# New pics



## nar1122 (Sep 8, 2007)

I haven't been on in a while, but I do have some photos to share! 











































Enjoy


----------



## Laura (Jul 30, 2007)

Great pic's  what a gorgeous tiel


----------



## nar1122 (Sep 8, 2007)

Thanks 

My favorite is the second one...
My camera _actually_ took a good picture!
lol


----------



## Laura (Jul 30, 2007)

thats my favourite as well, such a gorgeous close up it came out perfect


----------



## xxxSpikexxx (Jul 30, 2007)

Cute photos


----------



## Bea (Jul 26, 2007)

Birdie is beautiful!!


----------



## birdieness (Jul 28, 2007)

aww great pictures


----------



## Plukie (Aug 26, 2007)

Lovely photos, if you are having problems taking photos by the window, it's all to do with the light. Do the photos come out blurred? Try focusing the camera on something nearby and then moving it to your Tiel. Is it a point and shoot or a SLR camera?


----------



## nar1122 (Sep 8, 2007)

I'm not camera-savvy but, it isn't a little point and shoot.

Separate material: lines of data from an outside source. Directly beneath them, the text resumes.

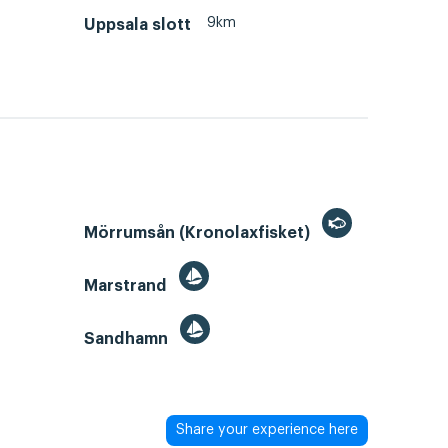
9km
Uppsala slott
Mörrumsån (Kronolaxfisket)
Marstrand
Sandhamn
Share your experience here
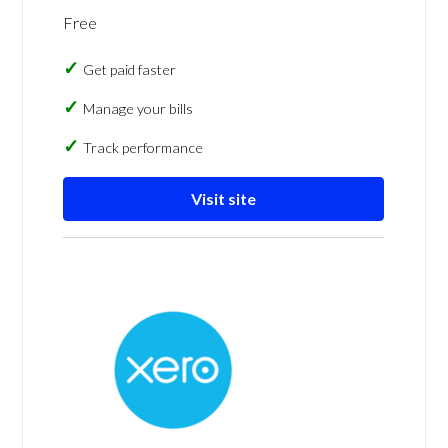
Free
Get paid faster
Manage your bills
Track performance
Visit site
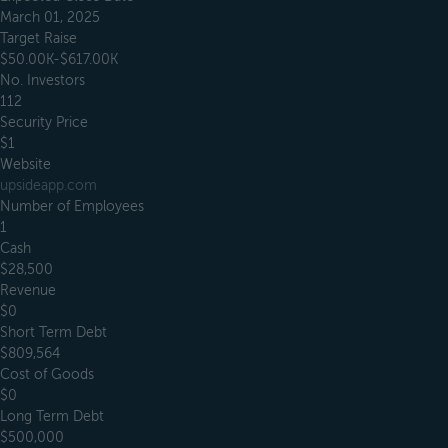
March 01, 2025
Target Raise
$50.00K-$617.00K
No. Investors
112
Security Price
$1
Website
upsideapp.com
Number of Employees
1
Cash
$28,500
Revenue
$0
Short Term Debt
$809,564
Cost of Goods
$0
Long Term Debt
$500,000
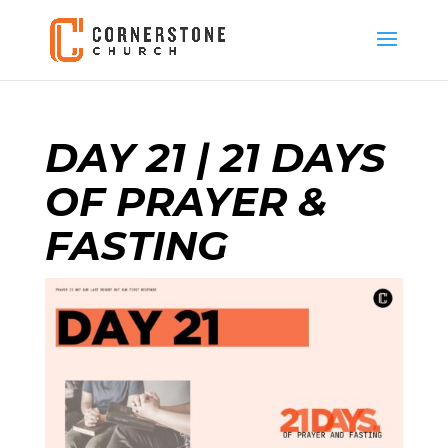
DAY 21 | 21 DAYS
OF PRAYER &
FASTING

It's a pretty heavy duty camera...
Its a Canon Powershot

The problem isn't always when I am by the window.
The problem is the camera is having problems focusing correctly, so I am having to use the "manual focus" setting and focus it based on how far away the subject is.
As you can see, it _is_ capable of taking some great photos...I think the problem is just the user


----------



## Bea (Jul 26, 2007)

nar1122 said:


> I'm not camera-savvy but, it isn't a little point and shoot.
> 
> It's a pretty heavy duty camera...
> Its a Canon Powershot


Canon Powershots are point and shoot cameras. I've got a little Powershot A80 which i'm upgrading to a Powershot A650IS.  Great little cameras. What type do you have? Manual focus is a good way to take close ups anyway, i use it quite a lot.


----------



## nar1122 (Sep 8, 2007)

Oh 

I didn't know it was a point and shoot. I have a point and shoot too, but the Canon is heavy duty, so I thought it was more 

Here is my canon:
http://www.usa.canon.com/consumer/c...portDetailTabAct&fcategoryid=222&modelid=7476

And here is my small, point and shoot (I use this when I am on the go...it is a really nice camera even though there are many newer models )
http://www.kodak.com/eknec/PageQuerier.jhtml?pq-path=10387/10388/7094&pq-locale=en_US

And here is the camera I want for the Holidays:
http://www.usa.canon.com/consumer/controller?act=ModelInfoAct&fcategoryid=803&modelid=11154
http://www.amazon.com/Canon-Digital-Rebel-XT-f3-5-5-6/dp/B0007QKN22


----------



## Bea (Jul 26, 2007)

Oh cool, i've not seen a G2 before - just lots and lots of G9's which have just been released.  I think just about anything that isn't a DSLR is considered a point and shoot. I personally can only use smaller camera's because otherwise i get shaky hands and can't take a photo.


----------